J.A. Barranco (Harvard-Smithsonian CfA)

One of the least understood stages of planet formation is how millimeter-sized dust grains coalesce into kilometer-sized planetesimals. Goldreich & Ward (1973) and Safranov (1960) proposed that dust grains would settle into a thin sub-layer in the midplane of a protoplanetary disk; and that such a layer would be gravitationally unstable and clump up directly into planetesimals. Weidenschilling & Cuzzi (1993) argued that a dust sub-layer would set up a vertical shear profile that would be unstable to Kelvin-Helmholtz-like instabilities. Pure gas orbits the protostar at a rate slightly slower than the true Keplerian rate because the weak outward radial pressure gradient partially cancels the radial component of gravity.

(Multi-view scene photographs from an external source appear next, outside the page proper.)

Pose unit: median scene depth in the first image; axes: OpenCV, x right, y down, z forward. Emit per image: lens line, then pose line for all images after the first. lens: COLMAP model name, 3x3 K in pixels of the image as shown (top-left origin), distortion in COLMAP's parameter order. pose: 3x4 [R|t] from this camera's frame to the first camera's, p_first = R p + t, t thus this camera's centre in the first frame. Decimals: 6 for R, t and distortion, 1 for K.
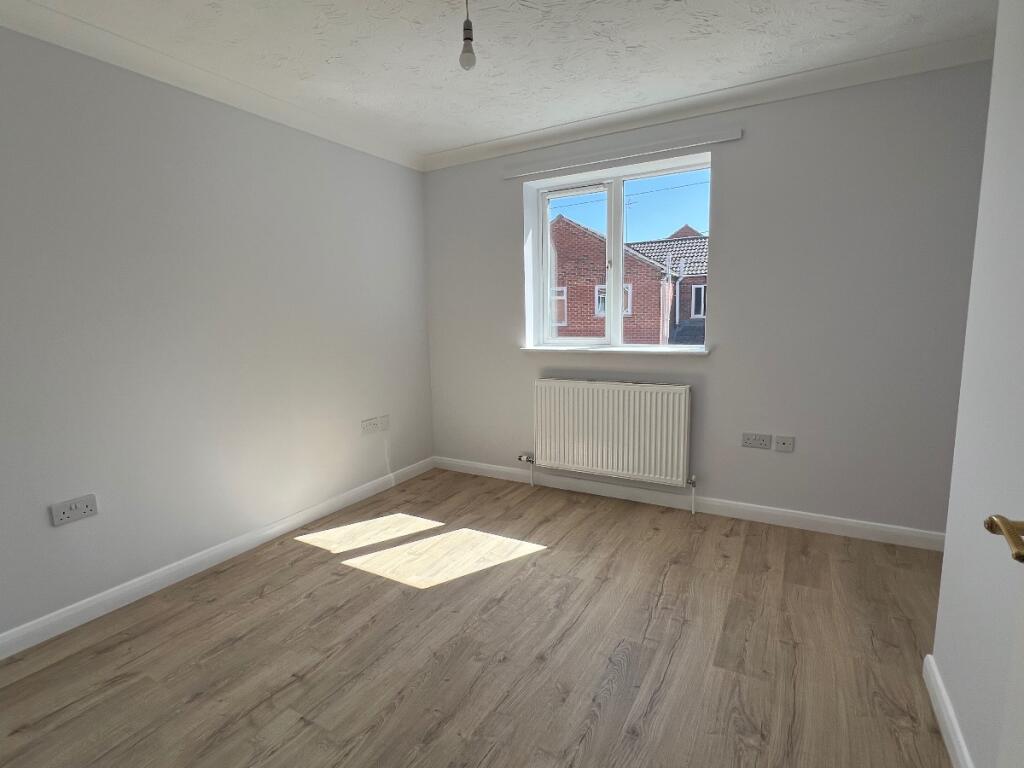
lens RADIAL K [[509.3, 0, 512.2], [0, 509.3, 378.7], [0, 0, 1]] dist [0.000659, 0.000143]
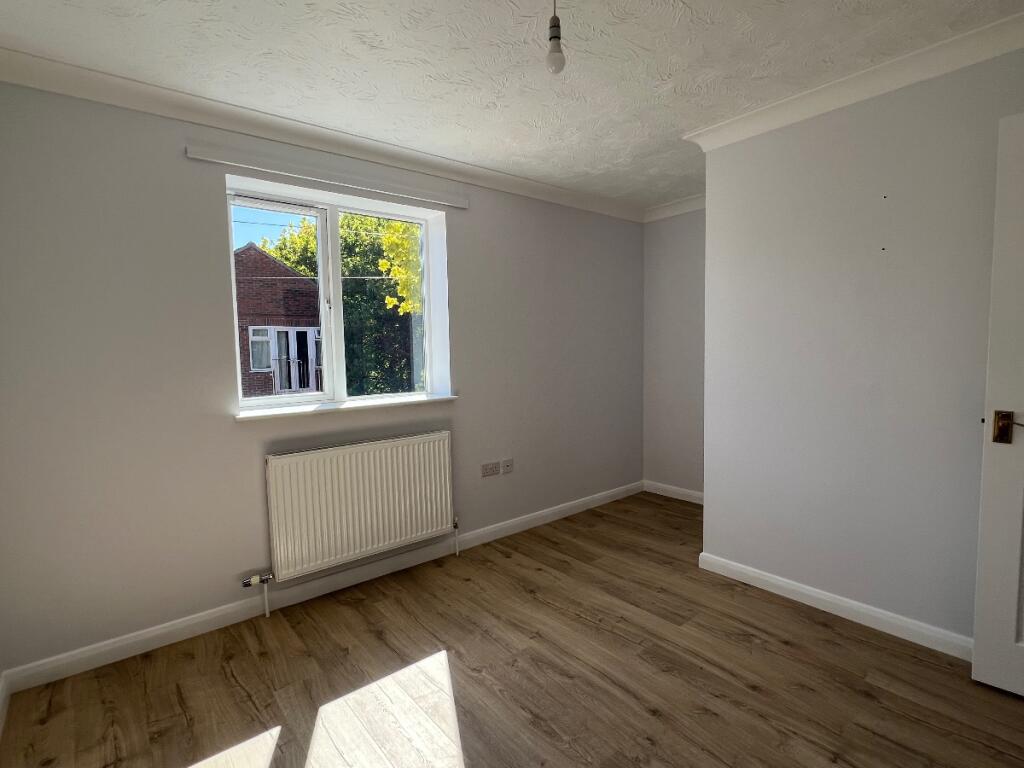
lens RADIAL K [[508.7, 0, 512.0], [0, 508.7, 384.0], [0, 0, 1]] dist [-0.000358, 0.000316]
pose [[0.363923, -0.056514, 0.929713, -0.580524], [0.134521, 0.990882, 0.007576, -0.074515], [-0.921664, 0.122309, 0.368207, 0.520493]]
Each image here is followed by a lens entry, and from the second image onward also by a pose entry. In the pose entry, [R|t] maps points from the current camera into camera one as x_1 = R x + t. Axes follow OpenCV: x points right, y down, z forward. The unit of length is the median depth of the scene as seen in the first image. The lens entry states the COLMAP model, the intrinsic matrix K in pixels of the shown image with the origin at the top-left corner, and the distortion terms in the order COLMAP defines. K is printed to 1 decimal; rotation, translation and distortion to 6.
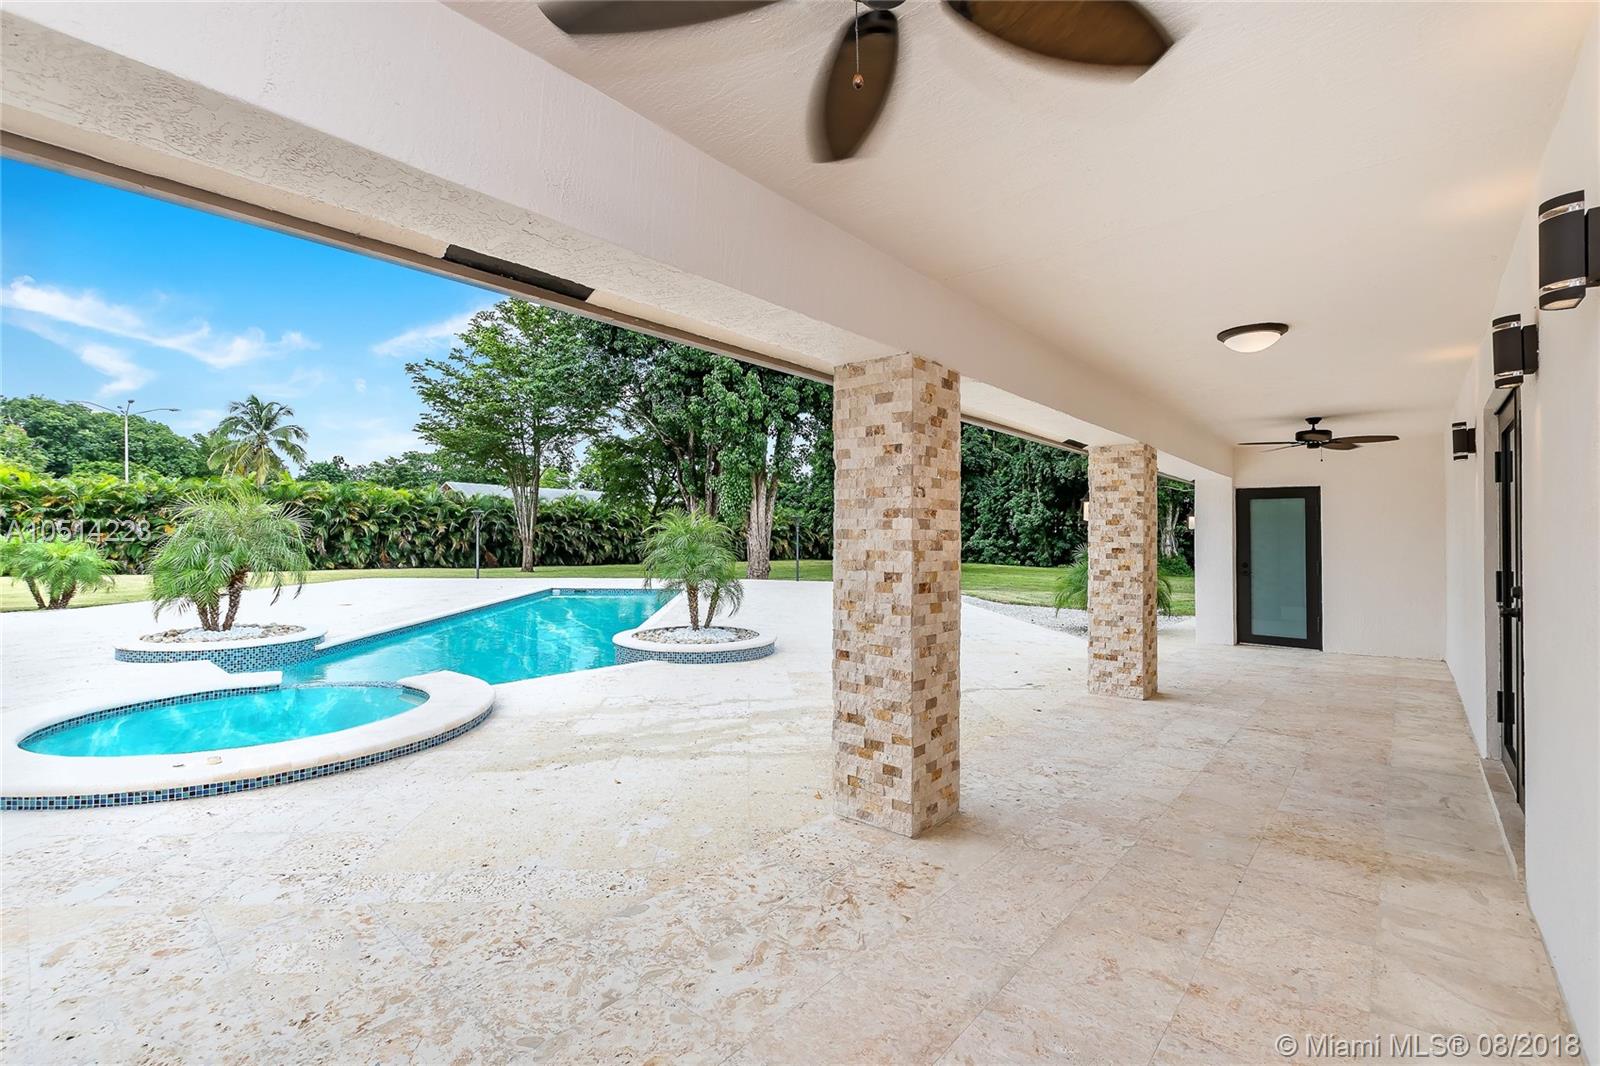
lens RADIAL K [[691.4, 0, 807.9], [0, 691.4, 532.4], [0, 0, 1]] dist [0.006714, -0.003798]
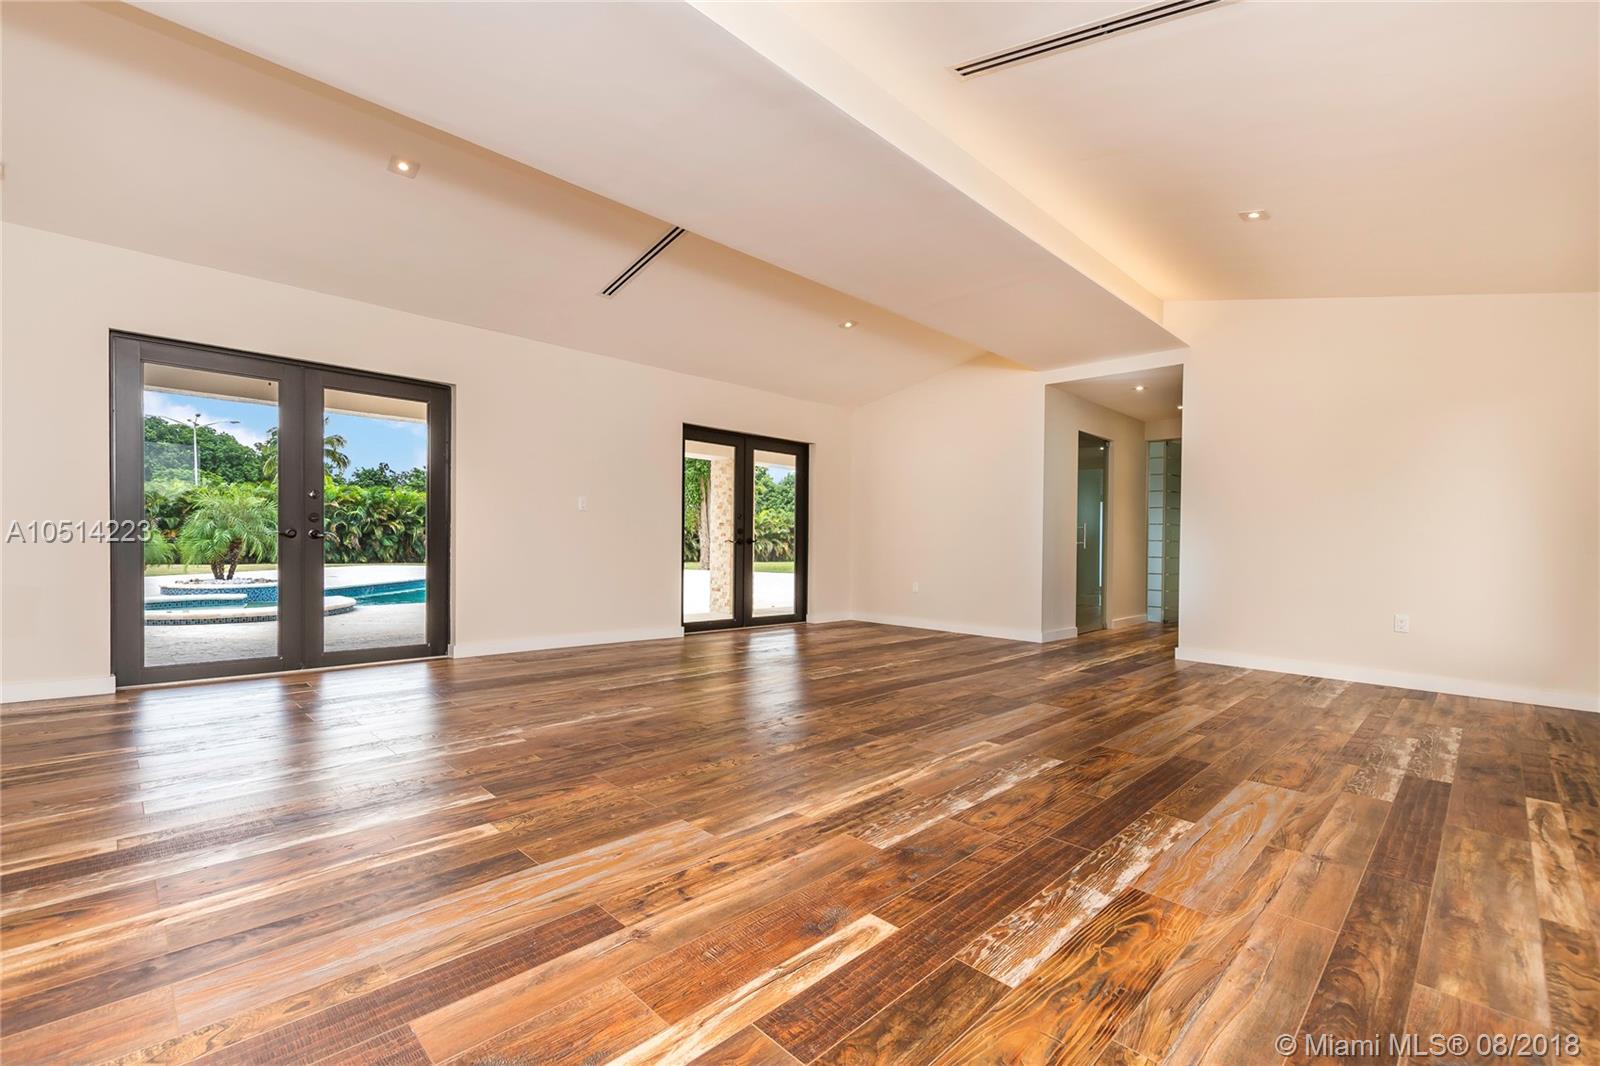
lens RADIAL K [[691.4, 0, 798.8], [0, 691.4, 545.4], [0, 0, 1]] dist [0.006714, -0.003798]
pose [[0.997742, 0.006001, -0.066893, 0.096898], [-0.005293, 0.999928, 0.010751, 0.007588], [0.066953, -0.010373, 0.997702, -0.082828]]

A layer of particles, on the other hand, orbits exactly at the Keplerian rate. In the case of a dusty midplane, the dust particles would drag the gas forward so that the midplane would rotate faster than the dust-depleted regions above and below the midplane. We have computed fully three-dimensional hydrodynamic simulations of this shear instability, and its nonlinear evolution into turbulence and the re-mixing of the dust layer. We discuss the impact of this instability on the gravitational instability scenario of planetesimal formation. J.A.B. is supported via a NSF Astronomy & Astrophysics Postdoctoral Fellowship.